— Set problem A —
Reproduce the passage on till friction and the reconstructed glacier bed word for word.

— Quoted text —
****

The sensitivity of the reconstructed bed to changes in the material till strength is investigated by performing runs with different values for the material till strength ϕ (Eqn (4)) with values ranging either as a function of bed elevation between 5 and 40° or as a constant value between 10 and 30° (see Table 1). The material till strength affects the amount of basal lubrication, which influence the ice thickness distribution. These experiments were done in order to infer the complex subglacial topography, and at the same time match the modelled surface velocity to observations both in the slow-moving interior part of the ice cap and in the faster moving outlet glaciers. Our study shows that for models with a height dependent basal till friction angle, the reconstructed ice thickness is similar in the upper part of the outlet glaciers, with only small variations in the ice thickness between the different models. For models with a uniform till friction angle, the thickness distribution is influenced by the assumed till friction angle, both in the interior part of the ice cap and in the outlet glaciers. Similarly, the modelled surface velocities in the outlet glaciers exhibit a larger spread of over 100 m a−1 between the models assuming a uniform till friction angle, ϕ, while the spread between the models assuming a height dependent till friction angle is smaller. The surface height misfit as a function of number of the iterations is lower and more constant when using a constant value of till friction compared to values generated as a function of bed elevation, where the surface misfit is more than double for the first iterations (see Fig. 3). However, if we look at the modelled surface velocities compared to the observed velocity, a bed-height dependent till friction formulation captures the surface velocities at the upper part of main outlet glaciers much better than when the till friction is kept constant, especially if the constant till friction value gets to low (see Fig. 7).

****

— Data records —
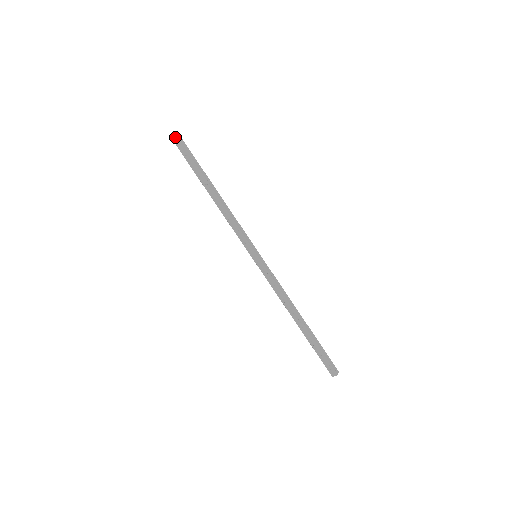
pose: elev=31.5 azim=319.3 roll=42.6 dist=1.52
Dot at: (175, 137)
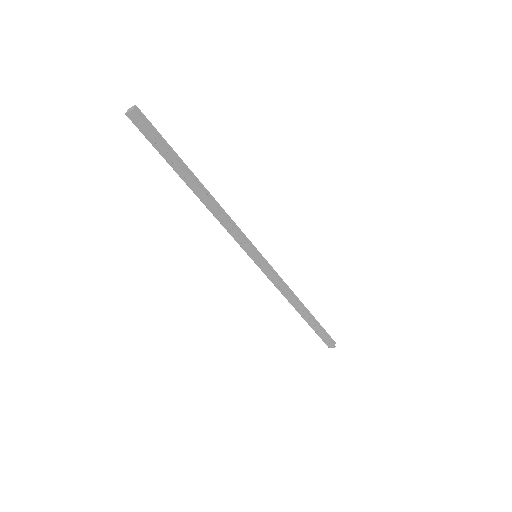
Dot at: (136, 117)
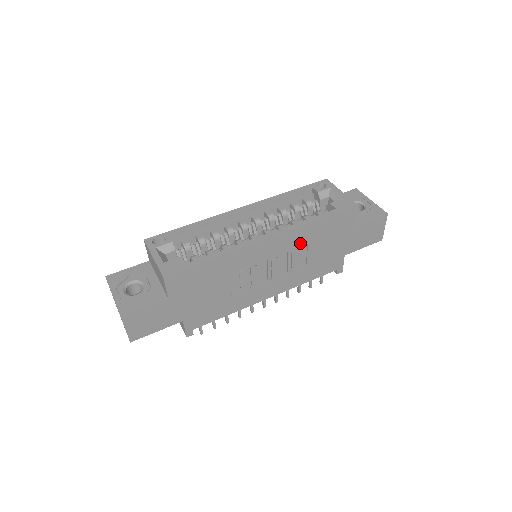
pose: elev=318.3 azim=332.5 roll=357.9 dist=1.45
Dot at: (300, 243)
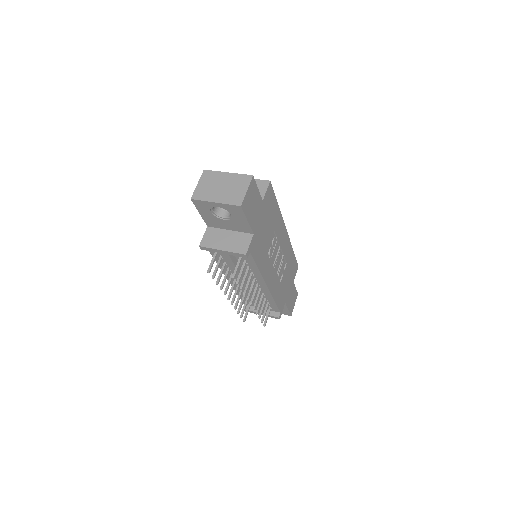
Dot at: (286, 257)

****

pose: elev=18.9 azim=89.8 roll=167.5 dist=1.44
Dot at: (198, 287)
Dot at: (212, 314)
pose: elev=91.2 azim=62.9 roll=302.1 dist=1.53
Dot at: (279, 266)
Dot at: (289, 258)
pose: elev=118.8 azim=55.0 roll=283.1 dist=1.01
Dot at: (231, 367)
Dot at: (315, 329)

****

— Set problem B —
Output the stretch of the point correspondence listing from the line containing "pose: elev=31.5 azim=319.3" through the line containing "Dot at: (286, 257)", both ends included, as a JSON list of strings with one string per line. Skip blank lines and leave the pictures out.

— Worked answer A —
The sensitivity of the reconstructed bed to changes in the material till strength is investigated by performing runs with different values for the material till strength ϕ (Eqn (4)) with values ranging either as a function of bed elevation between 5 and 40° or as a constant value between 10 and 30° (see Table 1). The material till strength affects the amount of basal lubrication, which influence the ice thickness distribution. These experiments were done in order to infer the complex subglacial topography, and at the same time match the modelled surface velocity to observations both in the slow-moving interior part of the ice cap and in the faster moving outlet glaciers. Our study shows that for models with a height dependent basal till friction angle, the reconstructed ice thickness is similar in the upper part of the outlet glaciers, with only small variations in the ice thickness between the different models. For models with a uniform till friction angle, the thickness distribution is influenced by the assumed till friction angle, both in the interior part of the ice cap and in the outlet glaciers. Similarly, the modelled surface velocities in the outlet glaciers exhibit a larger spread of over 100 m a−1 between the models assuming a uniform till friction angle, ϕ, while the spread between the models assuming a height dependent till friction angle is smaller. The surface height misfit as a function of number of the iterations is lower and more constant when using a constant value of till friction compared to values generated as a function of bed elevation, where the surface misfit is more than double for the first iterations (see Fig. 3). However, if we look at the modelled surface velocities compared to the observed velocity, a bed-height dependent till friction formulation captures the surface velocities at the upper part of main outlet glaciers much better than when the till friction is kept constant, especially if the constant till friction value gets to low (see Fig. 7).

— Worked answer B —
[
  "pose: elev=31.5 azim=319.3 roll=42.6 dist=1.52",
  "Dot at: (175, 137)",
  "Dot at: (136, 117)",
  "pose: elev=318.3 azim=332.5 roll=357.9 dist=1.45",
  "Dot at: (300, 243)",
  "Dot at: (286, 257)"
]